+++ Text passage
In 2008, Yasheng Huang published a book entitled Capitalism with Chinese Characteristics: Entrepreneurship and the State, based on research he had done in the early 2000s—which is ancient history in a country like China. In this post, I’ll review the model and update its relevance for today. Here’s Huang, from a Financial Times essay published in 2006:
During his recent trip to China, Hank Paulson, the US Treasury secretary, made his first stop in Hangzhou, capital of Zhejiang province. This carefully choreographed trip was thought to signal where Mr Paulson thinks the country’s future lies.
This is a long overdue approach. Unlike his predecessors, who liked to tour the skyscrapers in Shanghai, Mr Paulson understands the China miracle – that its impressive development came from the same dynamics that create growth and wealth elsewhere, namely bottom-up entrepreneurship and a market-based financial environment. It is time to get the China story right and understanding the rise of Zhejiang is the way to do it.
In the 1970s, Zhejiang was ranked in the middle of the country in terms of per capita gross domestic product; today it is number four, after Beijing, Tianjin and Shanghai. To some extent, this is an unfair comparison. The three regions above Zhejiang are cities and do not have an agricultural sector. Zhejiang, while heavily industrialised, still has a substantial rural population. In a like-for-like comparison, Zhejiang is the richest province in China.
++++++
▶ Try it: Pick up the passage on Zhejiang's economic rise right after its last sentence and write the next part.
+++ Given data
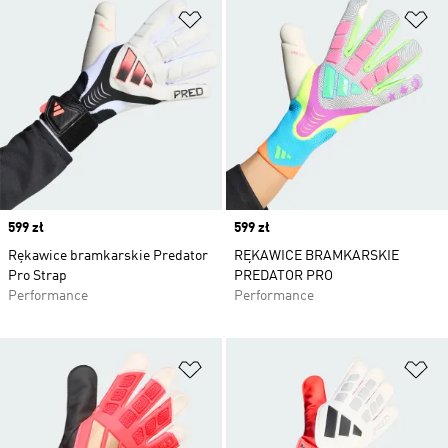
Dodaj do listy życzeń
Do
Price
599 zł
Price
599 zł
Rękawice bramkarskie Predator
RĘKAWICE BRAMKARSKIE
Pro Strap
PREDATOR PRO
Performance
Performance
Dodaj do listy życzeń
Do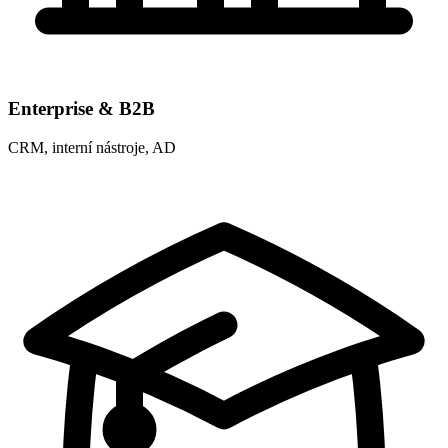
Enterprise & B2B
CRM, interní nástroje, AD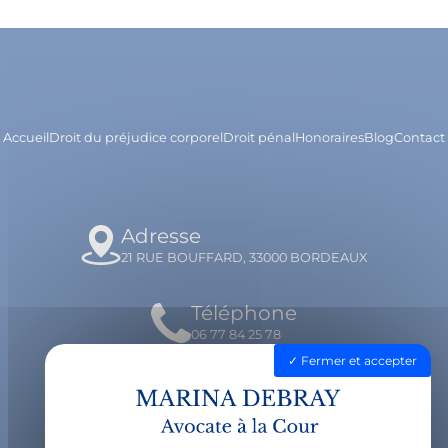
Accueil
Droit du préjudice corporel
Droit pénal
Honoraires
Blog
Contact
Adresse
21 RUE BOUFFARD, 33000 BORDEAUX
Téléphone
06 77 84 25 78
Fermer et accepter
Email
contact@avocatdebray.fr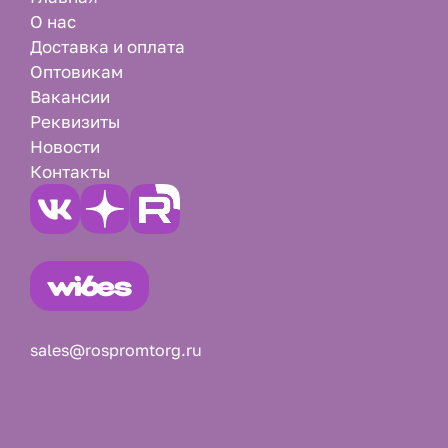
О нас
Доставка и оплата
Оптовикам
Вакансии
Реквизиты
Новости
Контакты
sales@rospromtorg.ru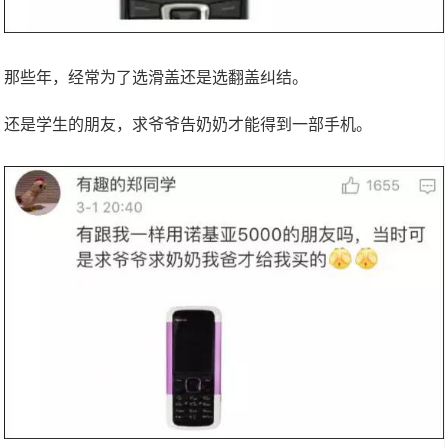
那些年，经常为了选滑盖还是选翻盖纠结。
还是学生的朋友，求爷爷告奶奶才能得到一部手机。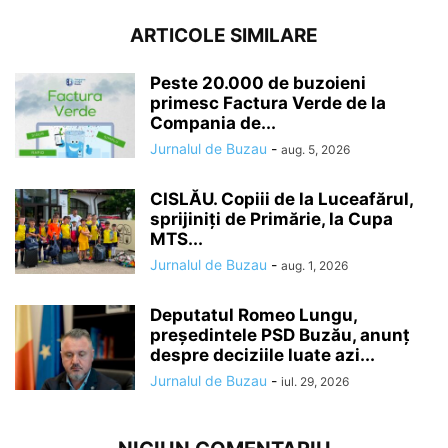
ARTICOLE SIMILARE
Peste 20.000 de buzoieni
primesc Factura Verde de la
Compania de...
Jurnalul de Buzau
-
aug. 5, 2026
CISLĂU. Copiii de la Luceafărul,
sprijiniți de Primărie, la Cupa
MTS...
Jurnalul de Buzau
-
aug. 1, 2026
Deputatul Romeo Lungu,
președintele PSD Buzău, anunț
despre deciziile luate azi...
Jurnalul de Buzau
-
iul. 29, 2026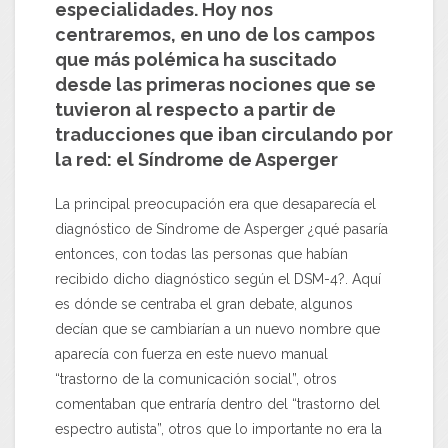
especialidades. Hoy nos
centraremos, en uno de los campos
que más polémica ha suscitado
desde las primeras nociones que se
tuvieron al respecto a partir de
traducciones que iban circulando por
la red: el Síndrome de Asperger
La principal preocupación era que desaparecía el
diagnóstico de Síndrome de Asperger ¿qué pasaría
entonces, con todas las personas que habían
recibido dicho diagnóstico según el DSM-4?. Aquí
es dónde se centraba el gran debate, algunos
decían que se cambiarían a un nuevo nombre que
aparecía con fuerza en este nuevo manual
“trastorno de la comunicación social”, otros
comentaban que entraría dentro del “trastorno del
espectro autista”, otros que lo importante no era la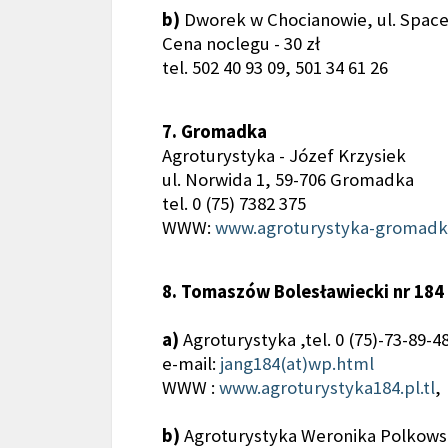
b)
Dworek w Chocianowie, ul. Spac
Cena noclegu - 30 zł
tel. 502 40 93 09, 501 34 61 26
7. Gromadka
Agroturystyka - Józef Krzysiek
ul. Norwida 1, 59-706 Gromadka
tel. 0 (75) 7382 375
WWW:
www.agroturystyka-gromadka
8. Tomaszów Bolesławiecki nr 184 
a)
Agroturystyka ,tel. 0 (75)-73-89-4
e-mail:
jang184(at)wp.html
WWW :
www.agroturystyka184.pl.tl
,
b)
Agroturystyka Weronika Polkowska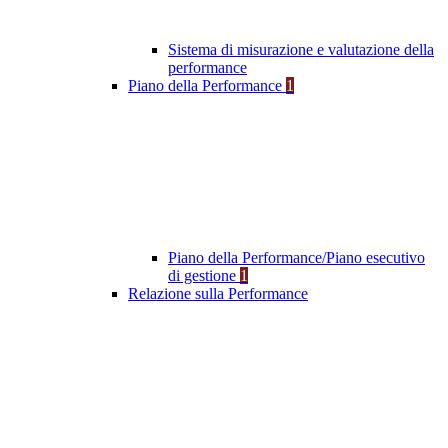
Sistema di misurazione e valutazione della
performance
Piano della Performance
1
Piano della Performance/Piano esecutivo
di gestione
1
Relazione sulla Performance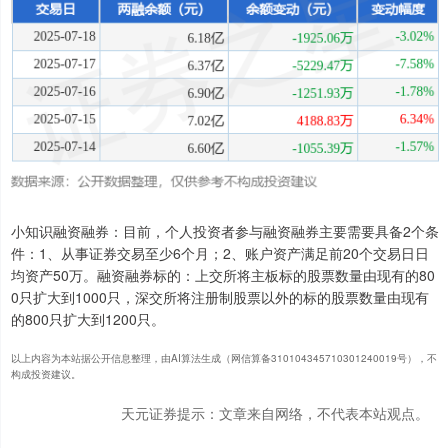
小知识融资融券：目前，个人投资者参与融资融券主要需要具备2个条
件：1、从事证券交易至少6个月；2、账户资产满足前20个交易日日
均资产50万。融资融券标的：上交所将主板标的股票数量由现有的80
0只扩大到1000只，深交所将注册制股票以外的标的股票数量由现有
的800只扩大到1200只。
以上内容为本站据公开信息整理，由AI算法生成（网信算备310104345710301240019号），不
构成投资建议。
天元证券提示：文章来自网络，不代表本站观点。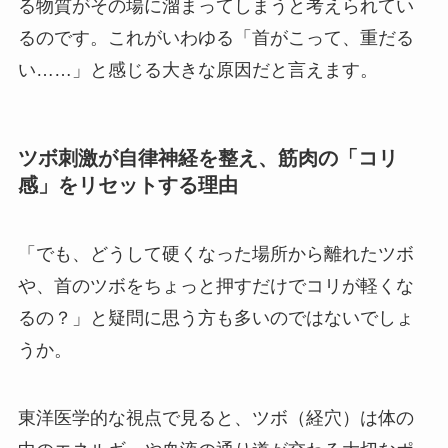
る物質がその場に溜まってしまうと考えられてい
るのです。これがいわゆる「首がこって、重だる
い……」と感じる大きな原因だと言えます。
ツボ刺激が自律神経を整え、筋肉の「コリ
感」をリセットする理由
「でも、どうして硬くなった場所から離れたツボ
や、首のツボをちょっと押すだけでコリが軽くな
るの？」と疑問に思う方も多いのではないでしょ
うか。
東洋医学的な視点で見ると、ツボ（経穴）は体の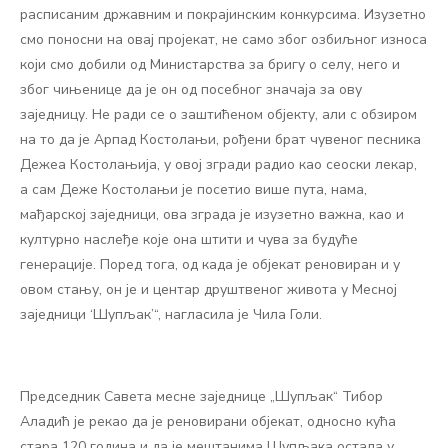
расписаним државним и покрајинским конкурсима. Изузетно
смо поносни на овај пројекат, не само због озбиљног износа
који смо добили од Министарства за бригу о селу, него и
због чињенице да је он од посебног значаја за ову
заједницу. Не ради се о заштићеном објекту, али с обзиром
на то да је Арпад Костолањи, рођени брат чувеног песника
Дежеа Костолањија, у овој згради радио као сеоски лекар,
а сам Деже Костолањи је посетио више пута, нама,
мађарској заједници, ова зграда је изузетно важна, као и
културно наслеђе које она штити и чува за будуће
генерације. Поред тога, од када је објекат реновиран и у
овом стању, он је и центар друштвеног живота у Месној
заједници ‘Шупљак’“, нагласила је Чила Голи.
Председник Савета месне заједнице „Шупљак“ Тибор
Аладић је рекао да је реновирани објекат, односно кућа
стара 120 година и да је мештанима Шупљака остала у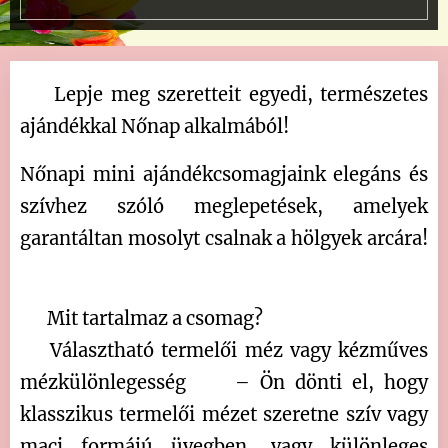
🌸 Lepje meg szeretteit egyedi, természetes
ajándékkal Nőnap alkalmából! 🌸
Nőnapi mini ajándékcsomagjaink elegáns és
szívhez szóló meglepetések, amelyek
garantáltan mosolyt csalnak a hölgyek arcára!
🎁✨
💛 Mit tartalmaz a csomag?
✔ Választható termelői méz vagy kézműves
mézkülönlegesség 🍯 – Ön dönti el, hogy
klasszikus termelői mézet szeretne szív vagy
maci formájú üvegben, vagy különleges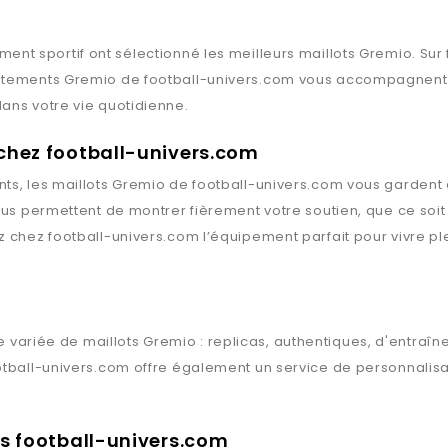
ment sportif ont sélectionné les meilleurs maillots
Gremio
. Sur
vêtements
Gremio
de
football-univers.com
vous accompagnent pa
ans votre vie quotidienne.
 chez football-univers.com
ts, les maillots
Gremio
de
football-univers.com
vous gardent à
vous permettent de montrer fièrement votre soutien, que ce soi
ez chez
football-univers.com
l’équipement parfait pour vivre pl
 variée de maillots
Gremio
: replicas, authentiques, d'entraî
otball-univers.com
offre également un service de personnalisat
ts football-univers.com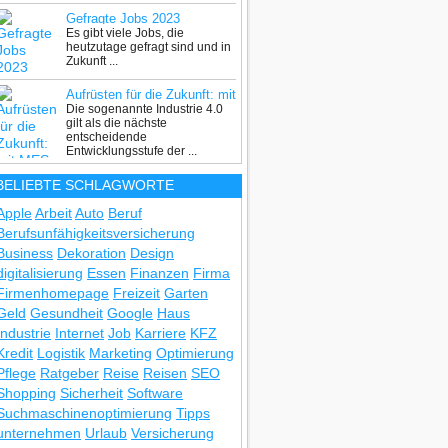
Gefragte Jobs 2023
Es gibt viele Jobs, die
heutzutage gefragt sind und in
Zukunft ...
Aufrüsten für die Zukunft: mit
Die sogenannte Industrie 4.0
MES auf dem Weg zur
gilt als die nächste
Industrie 4.0
entscheidende
Entwicklungsstufe der ...
BELIEBTE SCHLAGWORTE
Apple
Arbeit
Auto
Beruf
Berufsunfähigkeitsversicherung
Business
Dekoration
Design
digitalisierung
Essen
Finanzen
Firma
Firmenhomepage
Freizeit
Garten
Geld
Gesundheit
Google
Haus
Industrie
Internet
Job
Karriere
KFZ
Kredit
Logistik
Marketing
Optimierung
Pflege
Ratgeber
Reise
Reisen
SEO
Shopping
Sicherheit
Software
Suchmaschinenoptimierung
Tipps
unternehmen
Urlaub
Versicherung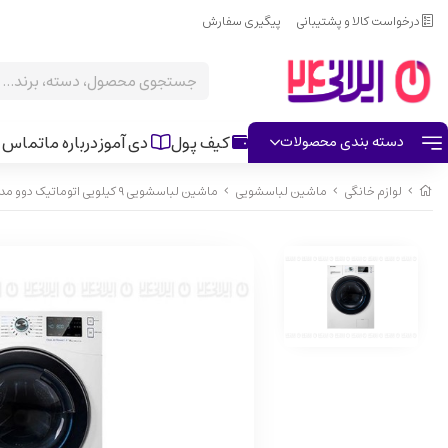
درخواست کالا و پشتیبانی
پیگیری سفارش
کیف پول
دی آموز
درباره ما
تماس ب
دسته بندی محصولات
لوازم خانگی
ماشین لباسشویی
ماشین لباسشویی 9 کیلویی اتوماتیک دوو مدل LM-981W سفید کد 42530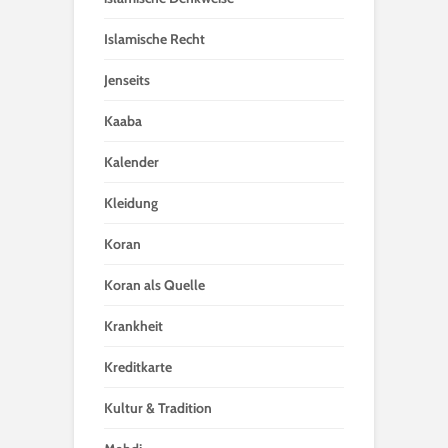
Islamische Recht
Jenseits
Kaaba
Kalender
Kleidung
Koran
Koran als Quelle
Krankheit
Kreditkarte
Kultur & Tradition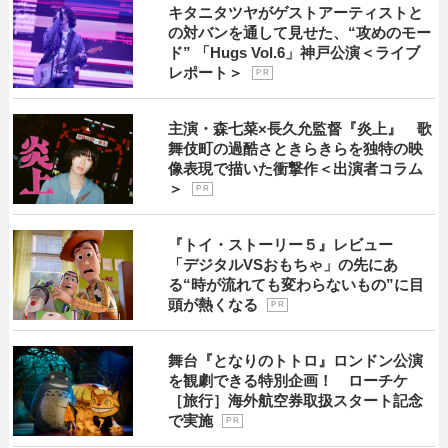
キタニタツヤがゲストアーティストと
の対バンを通して見せた、“攻めのモー
ド” 「Hugs Vol.6」神戸公演＜ライブ
レポート＞
P R
主演・森七菜×長久允監督『炎上』 歌
舞伎町の過酷さときらきらを独特の映
像表現で描いた衝撃作＜出演者コラム
＞
P R
『トイ・ストーリー５』レビュー
「デジタルVSおもちゃ」の先にあ
る“時が流れても変わらないもの”に目
頭が熱くなる
P R
舞台『となりのトトロ』ロンドン公演
を観劇できる特別企画！ ローチケ
［旅行］海外航空券取扱スタート記念
で実施
P R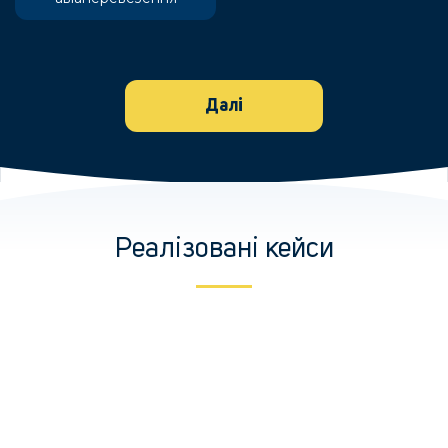
Далі
Реалізовані кейси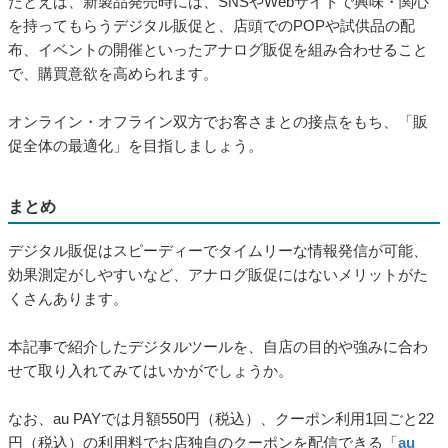
たとえば、新製品発売時には、SNSやWebサイトで興味・関心
を持ってもらうデジタル販促と、店頭でのPOPや試供品の配
布、イベントの開催といったアナログ販促を組み合わせること
で、購買意欲を高められます。
オンライン・オフライン双方でお客さまとの接点をもち、「販
促全体の最適化」を目指しましょう。
まとめ
デジタル販促はスピーディーでタイムリーな情報発信が可能、
効果測定がしやすいなど、アナログ販促にはないメリットがた
くさんあります。
本記事で紹介したデジタルツールを、自店の目的や強みに合わ
せて取り入れてみてはいかがでしょうか。
なお、au PAYでは月額550円（税込）、クーポン利用1回ごと22
円（税込）の利用料でお店独自のクーポンを配信できる「
au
++++++
▶ Reply to the task:
But even this GDP comparison understates the achievement of Zhejiang because GDP may not reflect accurately the wealth of a country or a region. Many of the economic practices in China, such as forcible demolitions of residential houses to make way for government projects, can temporarily increase GDP growth but have a devastating effect on wealth creation. Because it is more market-driven, Zhejiang has avoided some of the most egregious mistakes of this kind.
Let us look at some other indicators of wealth creation. In 2004, according to data released by the Chinese government, urban residents in Zhejiang earned an interest income that was 4.5 times that of Shanghai and a dividend income that was 5.3 times. Why is there this difference between Zhejiang and Shanghai despite the fact that Shanghai has a higher per capita GDP and many more skyscrapers so admired by foreigners? The answer is that many more people own and operate successful small businesses in Zhejiang. According to the same survey data, Zhejiang has an entrepreneurial population 3.4 times that of Shanghai on a per household basis.
(Reading this makes me nostalgic for the time when the US government wasn’t trying to destroy China’s economy.)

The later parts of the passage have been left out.